许是白日经历的事情实在太多,想着想着,意识便如午后春溪上飘零的残花落蕊,微微打着旋逐渐朝远处漂远。
一夜无梦。
昨夜睡得仓促,以至于屋内的窗户忘了关上。偏偏晨风清冽,顺着窗棱跌进屋内,门上悬着的垂珠细帘都被勾得微微荡漾,留下一室宁静淡然。
客栈后厨之中的锅具不知被谁不小心撞倒了,只听一阵叮叮铛铛,楼下锅碗瓢盆好似倒了一地,后厨一时间嘈杂起来,有人说话,也有人忙着收拾,诸多声音顺着顺着后院一路跃上客栈二楼的房间。
白佑京在这微微嘈杂的声响中逐渐醒来,竟有一种不知今夕何夕的感觉。
屋内没有点灯,但从侧窗透进来的天光已经微亮,窗前那只高脚花几上摆着一只细颈瓷瓶,斜斜插着几支开的正好的紫薇。
仔细算来,白佑京其实也没睡几个时辰,但醒来后就再也睡不着。归凉的房间就在她的隔壁,也不知道她此时醒了没有。白佑京不想打扰,干脆起身简单洗漱了一番。
客栈的大门早早便拉了开来,一楼大厅摆着七八只方桌,零星坐着几位早起的客人,也有因吃独食无聊而大方拼桌的食客,此时正你来我往侃侃而谈,店小二手上两边都缠了一圈打湿了长毛巾,端着热腾腾的粥面麻溜地送到客人手中。
白佑京刚从扶梯上下来,便见归凉正端坐在门前那张长木账桌前,身旁站着的是身穿交领窄袖衫子配齐腰褶裙的掌柜徐娘子,此时正一脸惊叹地俯身看着归凉执笔勾画。
归凉神色专注,珠算利落,一开始并未注意到远处的白佑京。
等终于算完,才徐徐放下笔,定神看向一旁的徐娘子:“此处是旧管和新收,这边则是开除和实在,只需再清点一下手中实际的银钱,若是对得上,那便没问题了。”
徐娘子看着桌上那张写满娟秀墨字的宣纸,啧啧称奇,伸手接过,再看向归凉的目光已然满是赞赏,忍不住感慨道:“没想到你小小年纪,竟然还有这般算账理数的本事。”
听到徐娘子的认可,归凉不由轻浅一笑:“徐娘子谬赞,我只是曾接触过一些皮毛,徐娘子不嫌弃我班门弄斧才好。”
徐娘子笑得极有风韵:“若连你都只是略懂些皮毛,那整个玉京怕也再找不出几个真正懂行的人了。”
徐娘子越看归凉越觉得欢喜,实在不忍将她埋没,不由又偏头看向她确认问道,“你有这本事,不说仙桥府、锦绣楼那些个正店大酒楼,但去个稍好些的脚店做个账房先生还是绰绰有余的,当真决定要留在我这儿了?”
归凉闻言,手中的算珠轻轻往前一拨,手边落下一道不轻不重的脆响。她抬起头,眼底是一片坦然,语气平淡却极为真诚:“若说没有野心,那是假的。”

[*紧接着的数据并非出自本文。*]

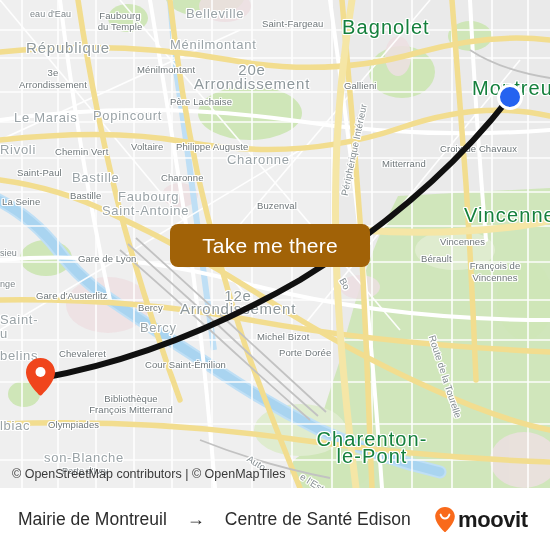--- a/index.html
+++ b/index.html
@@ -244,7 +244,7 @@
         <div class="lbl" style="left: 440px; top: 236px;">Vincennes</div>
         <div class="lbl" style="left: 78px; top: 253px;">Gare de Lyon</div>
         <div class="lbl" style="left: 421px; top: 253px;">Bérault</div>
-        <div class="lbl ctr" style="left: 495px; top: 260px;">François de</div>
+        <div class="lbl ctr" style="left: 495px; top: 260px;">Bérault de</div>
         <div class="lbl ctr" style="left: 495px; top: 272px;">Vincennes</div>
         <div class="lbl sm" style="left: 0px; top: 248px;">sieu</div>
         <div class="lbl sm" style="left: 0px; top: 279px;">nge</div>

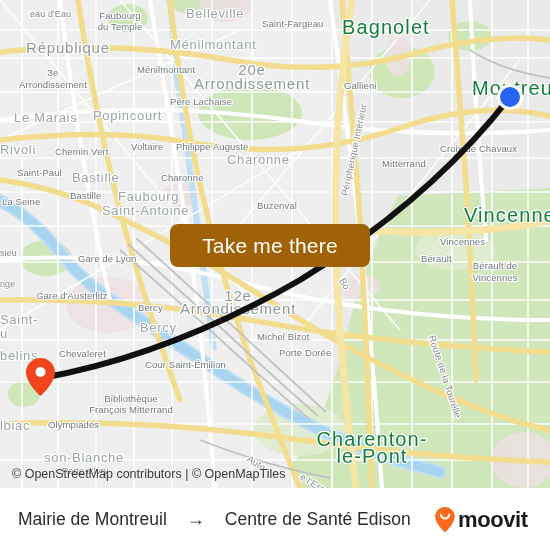--- a/index.html
+++ b/index.html
@@ -77,7 +77,7 @@
     box-sizing:border-box;padding:0 14px 0 18px;
   }
   .trip{
-    display:flex;align-items:center;gap:20px;
+    display:flex;align-items:center;gap:9px;
     font-size:17.5px;color:#2c2c2c;white-space:nowrap;
   }
   .arrow{font-size:18px;color:#2c2c2c;line-height:1;}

徐娘子闻言更是来了兴趣,稍稍挑眉,拢了拢衣袖,眼底流露出一丝欣赏。
“但玉京那么大,比我聪慧之人比比皆是,我一无出身,二无靠山,便是手段通天,便是去了这些地方,也不过就是一颗任人摆布的棋子罢了。”说到这,归凉微微一顿,呼吸轻浅,“但在您这儿不一样。”
徐娘子侧首追问:“有何不同?”
“都道女子不如男,可您却能在这寸土寸金的玉京立下一席之地,将这家客栈打理的井井有条。”归凉所说皆为肺腑之言,故而神色格外真诚,声音不疾不徐,“若能与您这样的东家共事,是归凉的福分。”
“可你要真跟了我,日后怕是没什么出人头地的机会。”徐娘子听完归凉那番话顿时笑弯了眉,却还是实在地说清了情况。

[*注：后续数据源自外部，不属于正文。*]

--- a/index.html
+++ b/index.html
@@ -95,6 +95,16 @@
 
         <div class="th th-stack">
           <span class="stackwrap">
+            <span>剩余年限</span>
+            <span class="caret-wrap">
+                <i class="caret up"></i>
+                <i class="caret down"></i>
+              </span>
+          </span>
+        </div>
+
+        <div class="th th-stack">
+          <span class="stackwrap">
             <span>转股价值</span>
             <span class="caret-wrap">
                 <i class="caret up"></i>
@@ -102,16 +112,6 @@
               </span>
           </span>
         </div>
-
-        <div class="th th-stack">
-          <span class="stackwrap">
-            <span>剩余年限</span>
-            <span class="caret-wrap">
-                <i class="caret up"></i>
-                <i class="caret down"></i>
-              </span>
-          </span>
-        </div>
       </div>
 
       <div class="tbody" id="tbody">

归凉微微一笑:“仙桥府有仙桥府的富贵,锦绣楼有锦绣楼的排场,但俗话也说,‘宁为鸡口,无为牛后’。其他地方虽然气派些,但规矩吃人。怡然轩虽小,但却自在。况且——”
归凉的神色毫不作伪,仰头坦诚直率朝她看来:“徐娘子怎知,有朝一日,怡然轩不会成为玉京之中另一个响当当的名字?”
此话一出,徐娘子没忍住被逗得抚掌大笑:“嗨哟,咱们这不过就是一家供人落脚的破客栈罢了,哪还敢想那些美事儿?”
归凉闻言笑而不语,徐徐垂眸将算珠归回原位。
徐娘子眼尾犹带笑意,直起腰身理了理压皱的裙面,语气爽快利落:“既然你已经做好决定了,那便随我去领个牌子,从今日起,你便是咱们怡然轩的二掌柜了!”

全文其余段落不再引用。